◆ **Selected text**:
-- -- --
Your company’s “job” is to convince talented people that they should spend their professional lives working for you.
The way you communicate your brand and jobs then, becomes the most important weapon in beating out the competition and bringing the best candidates onboard. Effective communication becomes the bedrock on which a successful recruiting strategy is built.
Communication is not just about optimizing your recruiting strategy though – the only impression that a candidate has of your culture and your brand in general, is the one you provide by the way you speak to them.
Recruiters are on the frontline of your brand – they have enormous power when it comes to building (or destroying) a candidate’s perception of your company.
Every time you contact a candidate you have a chance to build a relationship and advance the conversation. This playbook guides you through the process of crafting an effective recruiting strategy, and covers the kinds of emails that your recruiting team should send, as well as how to nurture and engage candidates that aren’t ready to apply.
The tough part of sourcing used to be the search. Once you found a candidate, they were generally amenable to hearing what you had to say. The search is still hard, but the ever-expanding social web gives the average sourcer plenty of shortcuts when it comes to tracking down relevant candidates.
Candidates are also more socially aware. Most understand the need to maintain an online professional presence, which makes it all to easy for recruiters to tap into online communities and locate qualified talent.
Throw in a flock of new extensions and plugins to help you find candidate data and contact information, and you’re all set. You might not be able to find every possible candidate for a role, but you’ll certainly be able to find enough high quality candidates to make sure you make a great hire.
The real difficulty now often comes with engaging the candidate. Just getting someone to open, read and reply to your message is fast becoming an art form.
Nowadays, candidates are less likely to reply to your message than ever before.
If you really think about it, this isn’t too surprising. The modern world is all about attention. Social giants like Facebook, advertisers, marketers friends, family and recruiters are all competing for candidate attention.
Getting emails from people outside your address book used to be a novelty, now candidates are drowning in them.
-- -- --
◆ **Entries shown**:
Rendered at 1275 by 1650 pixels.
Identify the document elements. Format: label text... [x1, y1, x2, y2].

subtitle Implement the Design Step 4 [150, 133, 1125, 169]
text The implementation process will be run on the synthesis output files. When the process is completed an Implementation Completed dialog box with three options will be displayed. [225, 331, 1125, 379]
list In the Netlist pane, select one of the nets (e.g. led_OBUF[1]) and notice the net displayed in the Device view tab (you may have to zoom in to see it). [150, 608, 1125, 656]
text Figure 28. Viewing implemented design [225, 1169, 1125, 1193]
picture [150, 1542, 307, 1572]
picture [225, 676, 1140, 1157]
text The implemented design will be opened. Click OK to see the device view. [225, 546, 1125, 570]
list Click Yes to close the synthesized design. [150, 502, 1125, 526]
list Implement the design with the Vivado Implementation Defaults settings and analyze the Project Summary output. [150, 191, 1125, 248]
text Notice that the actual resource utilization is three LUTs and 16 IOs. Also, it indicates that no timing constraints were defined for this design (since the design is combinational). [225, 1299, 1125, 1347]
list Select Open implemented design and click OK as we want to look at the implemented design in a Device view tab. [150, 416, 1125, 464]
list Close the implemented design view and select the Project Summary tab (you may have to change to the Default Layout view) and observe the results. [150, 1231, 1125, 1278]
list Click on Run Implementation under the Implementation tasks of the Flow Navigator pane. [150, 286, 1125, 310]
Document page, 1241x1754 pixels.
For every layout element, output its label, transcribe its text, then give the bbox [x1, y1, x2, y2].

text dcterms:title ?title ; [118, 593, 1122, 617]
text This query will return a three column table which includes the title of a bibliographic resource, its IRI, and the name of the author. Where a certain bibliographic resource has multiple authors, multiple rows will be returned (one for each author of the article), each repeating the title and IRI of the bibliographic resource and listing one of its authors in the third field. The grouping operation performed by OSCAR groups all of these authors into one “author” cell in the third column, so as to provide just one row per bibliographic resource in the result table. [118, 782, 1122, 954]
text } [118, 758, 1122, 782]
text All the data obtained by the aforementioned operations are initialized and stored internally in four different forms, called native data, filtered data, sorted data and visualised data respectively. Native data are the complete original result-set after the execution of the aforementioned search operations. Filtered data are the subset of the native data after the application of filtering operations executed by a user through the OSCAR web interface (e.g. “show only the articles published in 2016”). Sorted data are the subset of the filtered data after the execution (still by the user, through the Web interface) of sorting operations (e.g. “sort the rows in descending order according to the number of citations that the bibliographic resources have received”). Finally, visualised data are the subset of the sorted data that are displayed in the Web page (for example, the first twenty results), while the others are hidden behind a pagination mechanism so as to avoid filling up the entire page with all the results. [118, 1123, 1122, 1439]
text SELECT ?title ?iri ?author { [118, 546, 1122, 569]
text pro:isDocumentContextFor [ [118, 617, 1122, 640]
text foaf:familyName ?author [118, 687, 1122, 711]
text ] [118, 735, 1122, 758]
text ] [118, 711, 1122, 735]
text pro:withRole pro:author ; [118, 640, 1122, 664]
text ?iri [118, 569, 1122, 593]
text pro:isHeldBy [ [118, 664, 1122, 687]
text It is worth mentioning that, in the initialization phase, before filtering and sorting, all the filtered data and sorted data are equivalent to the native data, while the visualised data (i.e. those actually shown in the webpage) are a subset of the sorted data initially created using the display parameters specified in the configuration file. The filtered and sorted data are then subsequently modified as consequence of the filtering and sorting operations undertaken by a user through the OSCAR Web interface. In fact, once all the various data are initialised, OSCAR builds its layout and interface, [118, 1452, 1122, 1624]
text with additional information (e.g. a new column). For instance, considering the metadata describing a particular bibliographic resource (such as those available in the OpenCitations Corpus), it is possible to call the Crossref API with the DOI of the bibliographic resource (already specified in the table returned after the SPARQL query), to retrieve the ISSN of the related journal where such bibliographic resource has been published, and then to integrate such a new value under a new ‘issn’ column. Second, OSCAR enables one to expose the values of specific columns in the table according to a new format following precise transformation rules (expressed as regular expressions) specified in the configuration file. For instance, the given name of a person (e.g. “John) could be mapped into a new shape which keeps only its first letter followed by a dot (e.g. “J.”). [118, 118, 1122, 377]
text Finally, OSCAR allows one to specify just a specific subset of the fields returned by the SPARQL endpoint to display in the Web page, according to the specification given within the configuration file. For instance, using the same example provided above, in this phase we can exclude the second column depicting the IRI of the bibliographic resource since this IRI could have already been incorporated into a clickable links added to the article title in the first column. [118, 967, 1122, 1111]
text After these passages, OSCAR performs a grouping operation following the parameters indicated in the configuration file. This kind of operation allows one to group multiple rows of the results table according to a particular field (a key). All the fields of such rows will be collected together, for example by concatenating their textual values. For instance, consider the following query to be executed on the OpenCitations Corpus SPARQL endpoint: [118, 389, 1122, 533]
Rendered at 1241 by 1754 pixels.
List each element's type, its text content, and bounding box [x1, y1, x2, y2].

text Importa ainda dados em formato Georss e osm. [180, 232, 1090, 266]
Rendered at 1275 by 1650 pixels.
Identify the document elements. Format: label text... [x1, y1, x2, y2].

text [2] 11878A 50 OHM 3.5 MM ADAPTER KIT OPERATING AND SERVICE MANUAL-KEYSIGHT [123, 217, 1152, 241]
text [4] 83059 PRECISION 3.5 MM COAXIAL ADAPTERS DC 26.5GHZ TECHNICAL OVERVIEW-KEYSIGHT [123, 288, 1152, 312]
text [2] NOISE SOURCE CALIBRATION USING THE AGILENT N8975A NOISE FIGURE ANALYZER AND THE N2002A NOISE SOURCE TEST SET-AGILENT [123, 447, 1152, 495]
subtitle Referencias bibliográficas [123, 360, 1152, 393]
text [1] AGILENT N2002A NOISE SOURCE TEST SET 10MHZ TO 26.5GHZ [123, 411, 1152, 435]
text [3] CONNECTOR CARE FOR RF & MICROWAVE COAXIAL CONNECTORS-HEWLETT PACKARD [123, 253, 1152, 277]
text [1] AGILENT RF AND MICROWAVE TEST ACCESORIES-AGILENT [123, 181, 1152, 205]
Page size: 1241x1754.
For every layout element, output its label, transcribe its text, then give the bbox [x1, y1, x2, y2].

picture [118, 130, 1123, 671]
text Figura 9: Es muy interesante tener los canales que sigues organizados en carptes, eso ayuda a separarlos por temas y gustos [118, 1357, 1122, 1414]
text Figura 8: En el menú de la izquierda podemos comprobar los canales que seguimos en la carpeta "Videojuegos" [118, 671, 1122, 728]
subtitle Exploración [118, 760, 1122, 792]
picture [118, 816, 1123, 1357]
-- -- --
◆ **Exercises to complete**:
**1.** According to the passage on recruiting communication, who is on the frontline of a company's brand?
**2.** Extend the passage on recruiting communication from the point where it ends.
The records are a separate body of material from the recruiting passage.

◆ **Answers by task**:
**1.** Recruiters

**2.**
For sourcers, who are charged with making first contact with new candidates, to ability to engage passive talent effectively and get responses is crucial. Sourcing is no longer just about the search, it’s about engagement (the thing that happens when you’ve actually found a candidate).
The anatomy of the perfect sourcing message
There’s no such thing as a “one size fits all” message for prospects that your team is sourcing – every candidate responds best to messages that have been written specifically for them.
If you’re interested in consistently connecting with top candidates though, there are a few rules to follow. These tricks will enable your team to create a recruiting strategy that gets prospects to open, click and reply.
i) Subject lines
When you sit down at your desk every morning and sift through your unread emails and LinkedIn messages, how do you decide which ones to open and which ones to delete?
The subject line.
The words you use here can have an enormous effect on open rates, in fact, as many as 35% of recipients will only open your message if the subject line resonates with them.
The question is: how to you optimise your subject line to encourage candidates to ‘click’ and read. Here are a couple of best practices that can make a big difference:
- Personalization: Adding a personal touch to your subject line can make a big difference. For example, mentioning the candidate’s name in your subject line can increase open rates by as much as 26%!
- Shared connections: Use LinkedIn’s ‘How You’re Connected’ feature to see if you have any shared connections with a candidate.
Pro tip: Be honest.
It can be tough to get top talent to open and engage with your messages, so there’s always a temptation to game the system and try to “trick” people.
Subject lines that suggest to candidates that you’ve already spoken or use “re.” to imply that your message is part of a pre-existing email chain might get a few clicks, but they damage your brand and often ensure that candidates never apply!
We’ve all become experts at ignoring messages that aren’t specifically for us. We rarely engage with marketing messages, filtering out anything the feels generic or automated. Mass recruiting emails have the same effect. If candidates see that the message wasn’t written specifically for them, they give it less importance.
Make sure that you always address candidates by name, and try to customise the message content to show that you’ve looked at their LinkedIn profile and reviewed their past experience.
Pro tip: Formatting matters
Stay away from branding and polished screenshots, messages that are simple and direct help recruiters establish a “human-human” connection with candidates and are far more effective at generating positive replies.
iii) CTA & Signoff
Every email you send needs to have a clear next action.
The way you sign off each message is crucial. You need to give candidates a clear next step.
You’re sending a message for a specific reason, usually to draw attention to a job or opportunity, so make sure the candidate knows that!
Possible next steps could involve:
- A simple ‘reply’
- A follow up call
- An in-person meeting
- A formal interview
Being vague won’t help you convince a great candidate to come in for an interview. According to research by psychologist Robert Sutton, people are more responsive and willing to help if they’ve been given clear directions.
iv) Following up
The majority of your emails are destined to never get a response.
You shouldn’t take this personally, people are busy and your message is unlikely to be number one on their priority list.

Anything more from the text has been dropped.